This week’s Chamber Music Society program brings you works of two composers who are musical household names, Mendelssohn and Beethoven, and a major work by a composer of lesser renown, Johann Hummel.
The works by Mendelssohn and Beethoven are unusual in that they are not often performed, especially side by side, and both emanate from their composers’ later periods.

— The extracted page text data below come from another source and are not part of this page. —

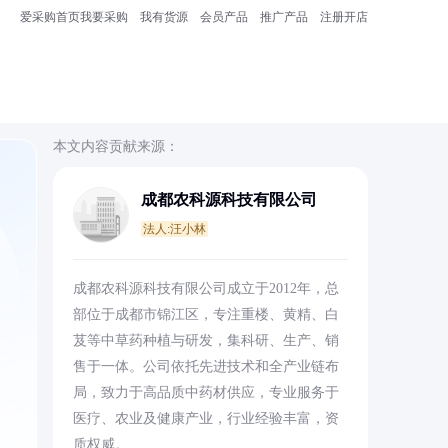
爱采购首页
我要采购
我有货源
会员产品
推广产品
注册开店
本文内容贡献来源：
成都农科源科技有限公司
法人:汪小林
成都农科源科技有限公司成立于2012年，总
部位于成都市锦江区，专注重楼、黄精、白
芨等中草药种植与研发，集科研、生产、销
售于一体。公司依托先进技术和全产业链布
局，致力于高品质中药材供应，专业服务于
医疗、农业及健康产业，行业经验丰富，资
质权威。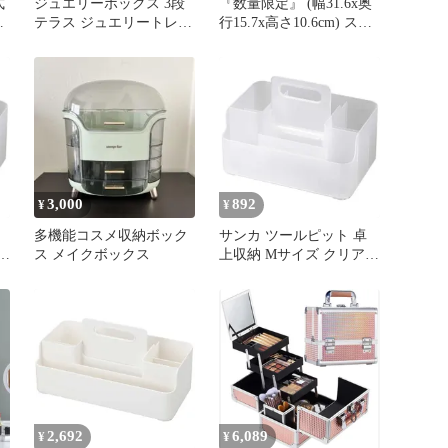
式
ジュエリーボックス 3段
『数量限定』 (幅31.6x奥
テラス ジュエリートレー
行15.7x高さ10.6cm) スラ
)
umbra アンブラ （ コスメ
イド式ハンドル付き 積み
収納 小物入れ アクセサ
重ね可能 ホワイト メイ
し
リー収納 アクセ収納 小
クボックス リモコンラッ
物ケース 収納 スライド
ク Lサイズ コスメ化粧品
裁
収納トレイ コスメボック
収納 収納ボックス 卓上
ス トレイ 小物 おしゃれ
収納 おしゃれ 卓上 ツー
ア
）)
ルピット 日本製 収納ケ
ース サンカ squ+
3,000
892
¥
¥
多機能コスメ収納ボック
サンカ ツールピット 卓
ス メイクボックス
上収納 Mサイズ クリア
(幅23.5x奥行15.7x高さ
10.6cm) スライド式ハン
ドル付き 積み重ね可能
ン
メイクボックス リモコン
納
ラック コスメ化粧品収納
収納ボックス おしゃれ
卓上 日本製 収納ケース
squ＋ NTP-M 0
2,692
6,089
¥
¥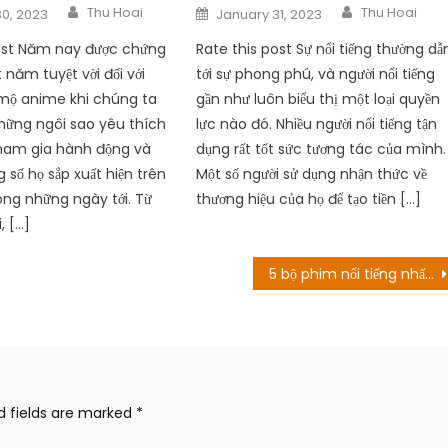
Author
Author
Posted
Thu Hoai
Thu Hoai
0, 2023
January 31, 2023
on
post Năm nay được chứng
Rate this post Sự nổi tiếng thường dẫ
 năm tuyệt vời đối với
tới sự phong phú, và người nổi tiếng
mộ anime khi chúng ta
gần như luôn biểu thị một loại quyền
hững ngôi sao yêu thích
lực nào đó. Nhiều người nổi tiếng tận
ham gia hành động và
dụng rất tốt sức tương tác của mình.
 số họ sắp xuất hiện trên
Một số người sử dụng nhận thức về
ng những ngày tới. Từ
thương hiệu của họ để tạo tiền […]
, […]
5 bộ phim nổi tiếng nhất của Connie Britton nhưng game thủ phải xem
d fields are marked
*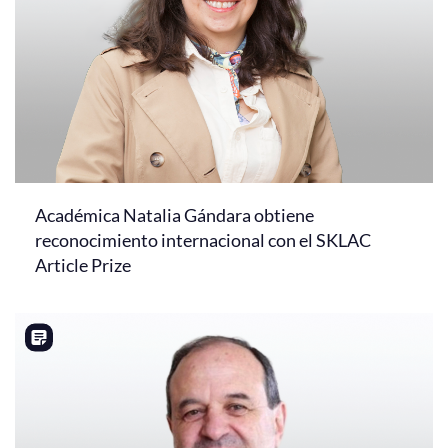
Académica Natalia Gándara obtiene
reconocimiento internacional con el SKLAC
Article Prize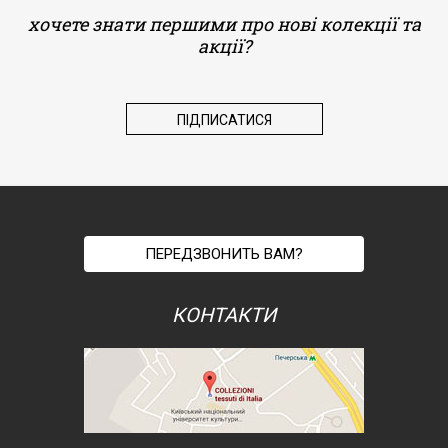
хочете знати першими про нові колекції та
акції?
ПЕРЕДЗВОНИТЬ ВАМ?
КОНТАКТИ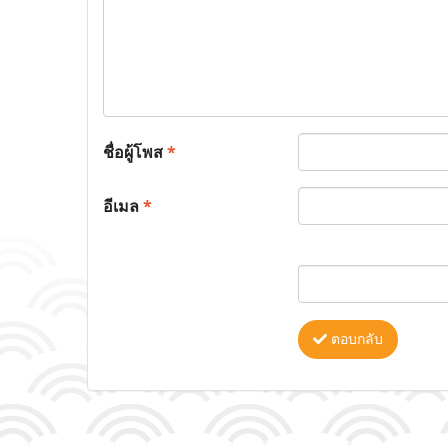
ชื่อผู้โพส
*
อีเมล
*
ตอบกลับ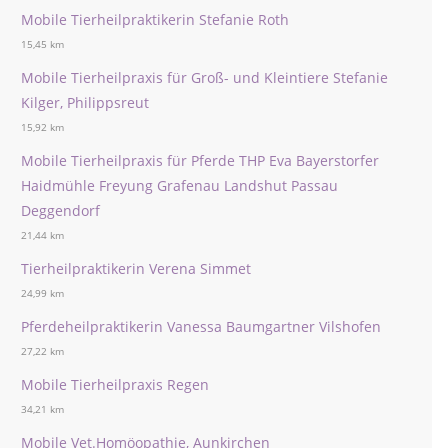
Mobile Tierheilpraktikerin Stefanie Roth
15,45 km
Mobile Tierheilpraxis für Groß- und Kleintiere Stefanie
Kilger, Philippsreut
15,92 km
Mobile Tierheilpraxis für Pferde THP Eva Bayerstorfer
Haidmühle Freyung Grafenau Landshut Passau
Deggendorf
21,44 km
Tierheilpraktikerin Verena Simmet
24,99 km
Pferdeheilpraktikerin Vanessa Baumgartner Vilshofen
27,22 km
Mobile Tierheilpraxis Regen
34,21 km
Mobile Vet.Homöopathie, Aunkirchen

Hummel was a contemporary of Beethoven, Haydn, Mendelssohn and Schubert who, like most major pianists of his time, composed music for his own performances. This performance of his Septet is anchored by the technical wizardry of the young Italian pianist Alessio Bax, an artist of the Chamber Music Society.
Program details:
Mendelssohn: Andante sostenuto and Variations in E major for String Quartet, Op. 81, No. 1
— Escher String Quartet.
Beethoven: An die ferne Geliebte for Voice and Piano, Op. 98
— Randall Scarlata, baritone; Gilbert Kalish, piano.
Hummel: Septet in D minor for Flute, Oboe, Horn, Viola, Cello, Bass, and Piano, Op. 74
— Tara Helen O'Connor, flute; Stephen Taylor, oboe; Radovan Vlatkovic, horn; Paul Neubauer, viola; Nicholas Canellakis, cello; Kurt Muroki, contrabass; Alessio Bax, piano.